Adding the crown after a root canal

If the root canal was on the back tooth or the tooth has significant damage, the patient will need to come back for a crown. The crown is placed around the treated tooth and adds strength and stability. The permanent crown is fabricated to match the existing teeth. Once placed, the tooth can handle the forces of chewing once again.

Dental Crowns and Bridges - Dr. Anderson

What are the risks of root canal treatment?

Root canal treatment is a common dental procedure, but it does come with some risks. The most common complication is inflammation of the tissue around the tooth, which can lead to pain, swelling, and even infection. There is also a small risk of damage to the nerves in the tooth, which can lead to numbness or tingling in the teeth and gums. In rare cases, root canal treatment can cause problems with the jawbone or surrounding teeth.

Are there alternatives to root canal treatment?

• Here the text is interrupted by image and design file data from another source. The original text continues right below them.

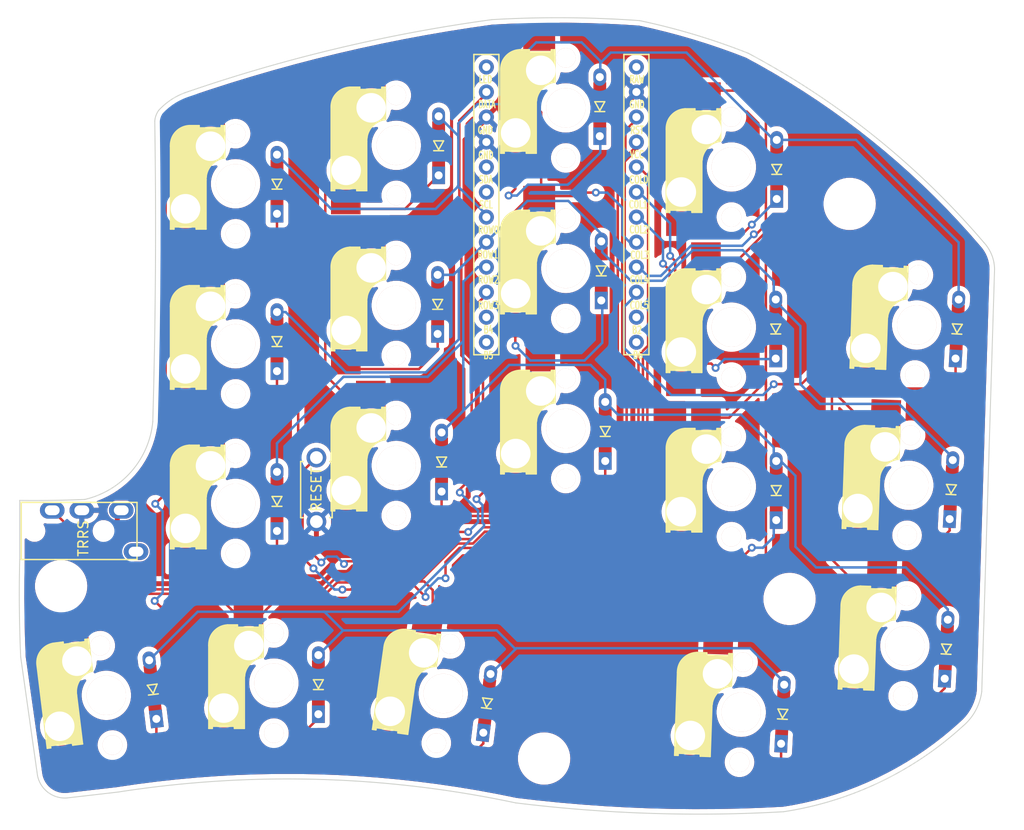
<source format=kicad_pcb>
(kicad_pcb (version 20211014) (generator pcbnew)

  (general
    (thickness 1.6)
  )

  (paper "A4")
  (layers
    (0 "F.Cu" signal)
    (31 "B.Cu" signal)
    (32 "B.Adhes" user "B.Adhesive")
    (33 "F.Adhes" user "F.Adhesive")
    (34 "B.Paste" user)
    (35 "F.Paste" user)
    (36 "B.SilkS" user "B.Silkscreen")
    (37 "F.SilkS" user "F.Silkscreen")
    (38 "B.Mask" user)
    (39 "F.Mask" user)
    (40 "Dwgs.User" user "User.Drawings")
    (41 "Cmts.User" user "User.Comments")
    (42 "Eco1.User" user "User.Eco1")
    (43 "Eco2.User" user "User.Eco2")
    (44 "Edge.Cuts" user)
    (45 "Margin" user)
    (46 "B.CrtYd" user "B.Courtyard")
    (47 "F.CrtYd" user "F.Courtyard")
    (48 "B.Fab" user)
    (49 "F.Fab" user)
    (50 "User.1" user)
    (51 "User.2" user)
    (52 "User.3" user)
    (53 "User.4" user)
    (54 "User.5" user)
    (55 "User.6" user)
    (56 "User.7" user)
    (57 "User.8" user)
    (58 "User.9" user)
  )

  (setup
    (stackup
      (layer "F.SilkS" (type "Top Silk Screen"))
      (layer "F.Paste" (type "Top Solder Paste"))
      (layer "F.Mask" (type "Top Solder Mask") (thickness 0.01))
      (layer "F.Cu" (type "copper") (thickness 0.035))
      (layer "dielectric 1" (type "core") (thickness 1.51) (material "FR4") (epsilon_r 4.5) (loss_tangent 0.02))
      (layer "B.Cu" (type "copper") (thickness 0.035))
      (layer "B.Mask" (type "Bottom Solder Mask") (thickness 0.01))
      (layer "B.Paste" (type "Bottom Solder Paste"))
      (layer "B.SilkS" (type "Bottom Silk Screen"))
      (copper_finish "None")
      (dielectric_constraints no)
    )
    (pad_to_mask_clearance 0)
    (pcbplotparams
      (layerselection 0x00010f0_ffffffff)
      (disableapertmacros false)
      (usegerberextensions false)
      (usegerberattributes true)
      (usegerberadvancedattributes true)
      (creategerberjobfile true)
      (svguseinch false)
      (svgprecision 6)
      (excludeedgelayer true)
      (plotframeref false)
      (viasonmask false)
      (mode 1)
      (useauxorigin false)
      (hpglpennumber 1)
      (hpglpenspeed 20)
      (hpglpendiameter 15.000000)
      (dxfpolygonmode true)
      (dxfimperialunits true)
      (dxfusepcbnewfont true)
      (psnegative false)
      (psa4output false)
      (plotreference true)
      (plotvalue true)
      (plotinvisibletext false)
      (sketchpadsonfab false)
      (subtractmaskfromsilk false)
      (outputformat 1)
      (mirror false)
      (drillshape 0)
      (scaleselection 1)
      (outputdirectory "")
    )
  )

  (net 0 "")
  (net 1 "Net-(D1-Pad1)")
  (net 2 "row3")
  (net 3 "Net-(D2-Pad1)")
  (net 4 "row0")
  (net 5 "Net-(D3-Pad1)")
  (net 6 "row1")
  (net 7 "Net-(D4-Pad1)")
  (net 8 "row2")
  (net 9 "Net-(D5-Pad1)")
  (net 10 "Net-(D6-Pad1)")
  (net 11 "Net-(D7-Pad1)")
  (net 12 "Net-(D8-Pad1)")
  (net 13 "Net-(D9-Pad1)")
  (net 14 "Net-(D10-Pad1)")
  (net 15 "Net-(D11-Pad1)")
  (net 16 "Net-(D12-Pad1)")
  (net 17 "Net-(D14-Pad1)")
  (net 18 "Net-(D15-Pad1)")
  (net 19 "Net-(D16-Pad1)")
  (net 20 "Net-(D17-Pad1)")
  (net 21 "Net-(D18-Pad1)")
  (net 22 "Net-(D19-Pad1)")
  (net 23 "Net-(D13-Pad1)")
  (net 24 "VCC")
  (net 25 "unconnected-(J1-PadA)")
  (net 26 "data")
  (net 27 "GND")
  (net 28 "reset")
  (net 29 "col0")
  (net 30 "col1")
  (net 31 "col2")
  (net 32 "col3")
  (net 33 "col4")
  (net 34 "col5")
  (net 35 "unconnected-(U1-Pad24)")
  (net 36 "unconnected-(U1-Pad14)")
  (net 37 "unconnected-(U1-Pad13)")
  (net 38 "unconnected-(U1-Pad12)")
  (net 39 "unconnected-(U1-Pad11)")
  (net 40 "unconnected-(U1-Pad6)")
  (net 41 "unconnected-(U1-Pad5)")
  (net 42 "unconnected-(U1-Pad1)")

  (footprint "kbd_SW:CherryMX_Hotswap_1u_Small3" (layer "F.Cu") (at 162.587199 86.140697 90))

  (footprint "kbd_SW:CherryMX_Hotswap_1u_Small3" (layer "F.Cu") (at 210 89.1 88))

  (footprint "kbd_SW:CherryMX_Hotswap_1u_Small3" (layer "F.Cu") (at 145.588847 87.387518 97))

  (footprint "kbd:M2_HOLE_v2" (layer "F.Cu") (at 221 37.5))

  (footprint "kbd:D3_TH_SMD_v2" (layer "F.Cu") (at 162.9 51.475 90))

  (footprint "kbd:D3_TH_SMD_v2" (layer "F.Cu") (at 213.5 50.2 90))

  (footprint "kbd:D3_TH_SMD_v2" (layer "F.Cu") (at 213.55 66.6 90))

  (footprint "kbd_SW:CherryMX_Hotswap_1u_Small3" (layer "F.Cu") (at 226.6 82.3611 88))

  (footprint "kbd:D3_TH_SMD_v2" (layer "F.Cu") (at 162.9 67.7 90))

  (footprint "kbd:ResetSW_1side" (layer "F.Cu") (at 166.9 66.5 90))

  (footprint "kbd:D3_TH_SMD_v2" (layer "F.Cu") (at 179.2 47.7 90))

  (footprint "kbd_SW:CherryMX_Hotswap_1u_Small3" (layer "F.Cu") (at 179.769353 87.2 82))

  (footprint "kbd:D3_TH_SMD_v2" (layer "F.Cu") (at 195.65 27.625 90))

  (footprint "kbd:D3_TH_SMD_v2" (layer "F.Cu") (at 196.2 60.6 90))

  (footprint "kbd_SW:CherryMX_Hotswap_1u_Small3" (layer "F.Cu") (at 158.699999 67.9 90))

  (footprint "kbd:M2_HOLE_v2" (layer "F.Cu") (at 141 76.3))

  (footprint "kbd:D3_TH_SMD_v2" (layer "F.Cu") (at 179.3 31.6 90))

  (footprint "kbd:M2_HOLE_v2" (layer "F.Cu") (at 214.9 77.6))

  (footprint "kbd:MJ-4PP-9_1side" (layer "F.Cu") (at 136.8 70.7 90))

  (footprint "kbd:D3_TH_SMD_v2" (layer "F.Cu") (at 213.6 34 90))

  (footprint "kbd:D3_TH_SMD_v2" (layer "F.Cu") (at 162.9 35.5 90))

  (footprint "kbd:D3_TH_SMD_v2" (layer "F.Cu") (at 195.8 44.3 90))

  (footprint "kbd:D3_TH_SMD_v2" (layer "F.Cu") (at 179.6 63.7 90))

  (footprint "kbd:M2_HOLE_v2" (layer "F.Cu") (at 190 93.8))

  (footprint "kbd_SW:CherryMX_Hotswap_1u_Small3" (layer "F.Cu") (at 227.8 49.791443 88))

  (footprint "kbd_SW:CherryMX_Hotswap_1u_Small3" (layer "F.Cu") (at 227 66.0611 88))

  (footprint "kbd:ProMicro_v2_1side" (layer "B.Cu") (at 191.8 38.078 180))

  (footprint "kbd:D3_TH_SMD_v2" (layer "B.Cu") (at 167.1 86.3 -90))

  (footprint "kbd:D3_TH_SMD_v2" (layer "B.Cu") (at 184.2 88.2 -97))

  (footprint "kbd:D3_TH_SMD_v2" (layer "B.Cu") (at 150.3 86.8 -83))

  (footprint "kbd:D3_TH_SMD_v2" (layer "B.Cu") (at 231.9 50.2 -93))

  (footprint "kbd:D3_TH_SMD_v2" (layer "B.Cu") (at 231.3 66.5 -93))

  (footprint "kbd_SW:CherryMX_Hotswap_1u_Small3" (layer "B.Cu") (at 208.999999 50.00318 -90))

  (footprint "kbd:D3_TH_SMD_v2" (layer "B.Cu") (at 214.2 89.3 -93))

  (footprint "kbd_SW:CherryMX_Hotswap_1u_Small3" (layer "B.Cu") (at 192.2 60.3 -90))

  (footprint "kbd_SW:CherryMX_Hotswap_1u_Small3" (layer "B.Cu") (at 158.699999 51.703179 -90))

  (footprint "kbd_SW:CherryMX_Hotswap_1u_Small3" (layer "B.Cu") (at 208.999999 33.753179 -90))

  (footprint "kbd_SW:CherryMX_Hotswap_1u_Small3" (layer "B.Cu") (at 175 64.053179 -90))

  (footprint "kbd_SW:CherryMX_Hotswap_1u_Small3" (layer "B.Cu") (at 175 47.803179 -90))

  (footprint "kbd_SW:CherryMX_Hotswap_1u_Small3" (layer "B.Cu") (at 175 31.553179 -90))

  (footprint "kbd_SW:CherryMX_Hotswap_1u_Small3" (layer "B.Cu") (at 158.699999 35.453179 -90))

  (footprint "kbd:D3_TH_SMD_v2" (layer "B.Cu") (at 230.8 82.7 -93))

  (footprint "kbd_SW:CherryMX_Hotswap_1u_Small3" (layer "B.Cu") (at 208.999999 66.2 -90))

  (footprint "kbd_SW:CherryMX_Hotswap_1u_Small3" (layer "B.Cu") (at 192.2 27.753179 -90))

  (footprint "kbd_SW:CherryMX_Hotswap_1u_Small3" (layer "B.Cu") (at 192.2 44.05 -90))

  (gr_line (start 203.564099 33.42835) (end 202.765099 33.42835) (layer "Dwgs.User") (width 0.2) (tstamp 46945461-f57b-46cf-90bf-9e5daf7639ff))
  (gr_line (start 203.564099 27.62935) (end 203.564099 24.52885) (layer "Dwgs.User") (width 0.2) (tstamp 517a957b-f48f-4aef-8b82-bbd8b1a6ecbf))
  (gr_line (start 203.564099 24.52885) (end 202.765099 24.52885) (layer "Dwgs.User") (width 0.2) (tstamp 54dbf84e-ae23-41c1-8c53-2d522ceb2539))
  (gr_line (start 202.765099 27.62935) (end 203.564099 27.62935) (layer "Dwgs.User") (width 0.2) (tstamp 60843c4e-5b3e-4141-95a5-40a0705d660b))
  (gr_line (start 203.564099 36.52895) (end 203.564099 33.42835) (layer "Dwgs.User") (width 0.2) (tstamp b2c15968-efce-4253-a815-330795536cb5))
  (gr_arc (start 150.9 28) (mid 152.141622 26.937433) (end 153.6 26.2) (layer "Edge.Cuts") (width 0.1) (tstamp 0f6baf10-3d73-4603-8c9e-cf2c04cbb0cc))
  (gr_arc (start 199.7 18.894711) (mid 205.269432 20.316285) (end 210.7 22.2) (layer "Edge.Cuts") (width 0.1) (tstamp 379d33ac-da67-4216-9635-af5432565cd9))
  (gr_line (start 136.8 67.6) (end 136.8 73.6) (layer "Edge.Cuts") (width 0.1) (tstamp 3ecf5331-9f2b-4865-8e2b-ba99f4398cc3))
  (gr_arc (start 150.5 29.1) (mid 150.625726 28.522991) (end 150.9 28) (layer "Edge.Cuts") (width 0.1) (tstamp 3f94f8e5-7fb1-46d9-9c99-2d351eaee862))
  (gr_arc (start 214.3 99.2) (mid 200.679748 99.362058) (end 187.1 98.3) (layer "Edge.Cuts") (width 0.1) (tstamp 493defa5-5fa1-4b70-bdc3-c495d258b28b))
  (gr_arc (start 143.4 67.5) (mid 140.100689 67.595453) (end 136.8 67.6) (layer "Edge.Cuts") (width 0.1) (tstamp 4f492e4d-47f8-4ca5-89db-51d1bd574fbc))
  (gr_arc (start 150.5 29.1) (mid 150.568314 44.351104) (end 150.3 59.6) (layer "Edge.Cuts") (width 0.1) (tstamp 578a0406-d3e1-4b27-ade6-c7c84ba9a0a8))
  (gr_arc (start 232.5 90.5) (mid 224.046976 96.203445) (end 214.3 99.2) (layer "Edge.Cuts") (width 0.1) (tstamp 67e00f62-79a0-4dd9-b690-449ff57b7a9b))
  (gr_arc (start 150.3 59.6) (mid 148.124904 64.663524) (end 143.4 67.5) (layer "Edge.Cuts") (width 0.1) (tstamp 76734812-11f1-4bb8-a366-9a91754fafcf))
  (gr_arc (start 234.6 41.4) (mid 235.399521 42.648339) (end 235.7 44.1) (layer "Edge.Cuts") (width 0.1) (tstamp 82b092be-1bd1-412b-a5bb-a48561b0f1d6))
  (gr_line (start 136.9 83.5) (end 138.6 95.5) (layer "Edge.Cuts") (width 0.1) (tstamp 85506d26-e016-4a83-974c-f693fd59c617))
  (gr_arc (start 136.9 83.5) (mid 136.76493 78.550859) (end 136.8 73.6) (layer "Edge.Cuts") (width 0.1) (tstamp 8c9fa4f9-929b-45a0-81a0-eb89f8b6a1bd))
  (gr_arc (start 141.6 97.8) (mid 139.659077 97.225117) (end 138.6 95.5) (layer "Edge.Cuts") (width 0.1) (tstamp 8d70e310-4885-4c34-bc6e-db8885bbe44c))
  (gr_line (start 234.4 87) (end 235.7 44.1) (layer "Edge.Cuts") (width 0.1) (tstamp 999b6a8e-af7c-4ede-a0f4-6b12f25ae18d))
  (gr_arc (start 234.4 87) (mid 233.776976 88.927501) (end 232.5 90.5) (layer "Edge.Cuts") (width 0.1) (tstamp 9de191d9-6ca7-4f1a-afea-0da1e3929b96))
  (gr_arc (start 184.7 18.794711) (mid 192.201631 18.6) (end 199.7 18.894711) (layer "Edge.Cuts") (width 0.1) (tstamp ac37882c-c3d9-4188-820e-b0178e0e1428))
  (gr_arc (start 210.7 22.2) (mid 223.554878 30.673616) (end 234.6 41.4) (layer "Edge.Cuts") (width 0.1) (tstamp b1036a5c-5020-491a-a62a-d9840981b040))
  (gr_line (start 141.6 97.8) (end 146.8 97.2) (layer "Edge.Cuts") (width 0.1) (tstamp bf4abc4f-8407-4d6f-a812-cdadf84778b6))
  (gr_arc (start 146.8 97.2) (mid 167.000138 95.913118) (end 187.1 98.3) (layer "Edge.Cuts") (width 0.1) (tstamp c7a314ee-d4b6-473f-b604-384b11b6f132))
  (gr_arc (start 153.6 26.2) (mid 168.967174 21.72954) (end 184.7 18.794711) (layer "Edge.Cuts") (width 0.1) (tstamp d9a0a39d-b928-4aa8-a912-425643b365cf))
  (gr_text "Bean38 v1.0\nPCB designed by sou-aomi" (at 190.7 76) (layer "F.Mask") (tstamp 84bfb20c-e919-4032-99e2-07c0cdb4cfa0)
    (effects (font (size 1 1) (thickness 0.2)))
  )

  (segment (start 150.665608 92.034392) (end 150.665608 89.777638) (width 0.25) (layer "F.Cu") (net 1) (tstamp d5079ce0-9390-4033-a3ce-d09806948933))
  (segment (start 141.201666 93.669002) (end 141.632664 94.1) (width 0.25) (layer "F.Cu") (net 1) (tstamp e27cfc60-c10e-4d59-95a9-851138f73bb1))
  (segment (start 148.6 94.1) (end 150.665608 92.034392) (width 0.25) (layer "F.Cu") (net 1) (tstamp f29b4411-cf3c-4691-9919-e09caed6f28f))
  (segment (start 141.632664 94.1) (end 148.6 94.1) (width 0.25) (layer "F.Cu") (net 1) (tstamp f7312787-4f44-4283-9e9b-2aace88a4bc0))
  (segment (start 182.75 48.0986) (end 182.75 52.4) (width 0.25) (layer "F.Cu") (net 2) (tstamp 262de032-87e2-441d-b2e4-822478c0f78d))
  (segment (start 182.75 52.4) (end 183.8 53.45) (width 0.25) (layer "F.Cu") (net 2) (tstamp 46d3beec-40f6-460f-9aef-45d9d290b322))
  (segment (start 183.8 66.809926) (end 183.142856 67.46707) (width 0.25) (layer "F.Cu") (net 2) (tstamp 4db7acea-7d48-4af8-832b-5019ef8d5948))
  (segment (start 183.8 53.45) (end 183.8 66.809926) (width 0.25) (layer "F.Cu") (net 2) (tstamp c1d07f57-4436-484c-a2b6-57802693da2e))
  (segment (start 184.3886 46.46) (end 182.75 48.0986) (width 0.25) (layer "F.Cu") (net 2) (tstamp e1a8c97d-4fc2-4ff0-a98b-a06627ec59df))
  (via (at 183.142856 67.46707) (size 0.8) (drill 0.4) (layers "F.Cu" "B.Cu") (net 2) (tstamp d609436d-934d-4b64-8b7b-f2e4ee5ed764))
  (segment (start 169.605563 80.794437) (end 185.194437 80.794437) (width 0.25) (layer "B.Cu") (net 2) (tstamp 0792ef11-e4c2-40bc-bccc-d83d969cccd0))
  (segment (start 183.9 70) (end 183.9 70.225305) (width 0.25) (layer "B.Cu") (net 2) (tstamp 0d69e61a-cd58-4ffb-907c-9ee82de90d18))
  (segment (start 149.934392 83.822362) (end 154.856754 78.9) (width 0.25) (layer "B.Cu") (net 2) (tstamp 0dbf5739-2ff5-40b5-8f55-71994ec5d15b))
  (segment (start 187.18797 82.6) (end 187.093985 82.693985) (width 0.25) (layer "B.Cu") (net 2) (tstamp 573a0f25-fb41-44b0-9471-ea478498e19a))
  (segment (start 175.225305 78.9) (end 167.6 78.9) (width 0.25) (layer "B.Cu") (net 2) (tstamp 5f2c56fe-10d1-4d9f-b4d2-7efc140ba410))
  (segment (start 154.856754 78.9) (end 167.6 78.9) (width 0.25) (layer "B.Cu") (net 2) (tstamp 5f307a36-adde-4eea-b6c7-dbefe1609d90))
  (segment (start 214.357008 86.304111) (end 214.357008 86.052931) (width 0.25) (layer "B.Cu") (net 2) (tstamp 67f14cfa-e042-4637-816a-215091617a3b))
  (segment (start 185.194437 80.794437) (end 187.093985 82.
... [1390999 chars truncated]
</source>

The short answer is yes. However, these alternatives are not always ideal and may not be recommended by your dentist. The most common alternative to root canal therapy is an extraction, which is often followed by placement of a dental implant. Other less common options include intentional re-infection of the tooth (aka “nerve regeneration”), endodontic surgery, and vital pulpotomy.

Extraction is usually only recommended if the tooth is severely damaged or decayed and cannot be saved with root canal therapy. Dental implants are considered the best option for replacing a missing tooth but can be costly, so they may not be an option for everyone. Intentional re-infection of the tooth involves drilling a hole in the tooth to allow bacteria to enter and cause an infection.

Do you need a root canal?

If you need a root canal, it is important to act quickly, so your dentist can save the tooth. Your dentist will prepare the area, access the canal and clean it. Then, the dentist will shape the canal, fill it and then fill the access hole. You will need to go home to heal and then you will come back, so the dentist can add the crown.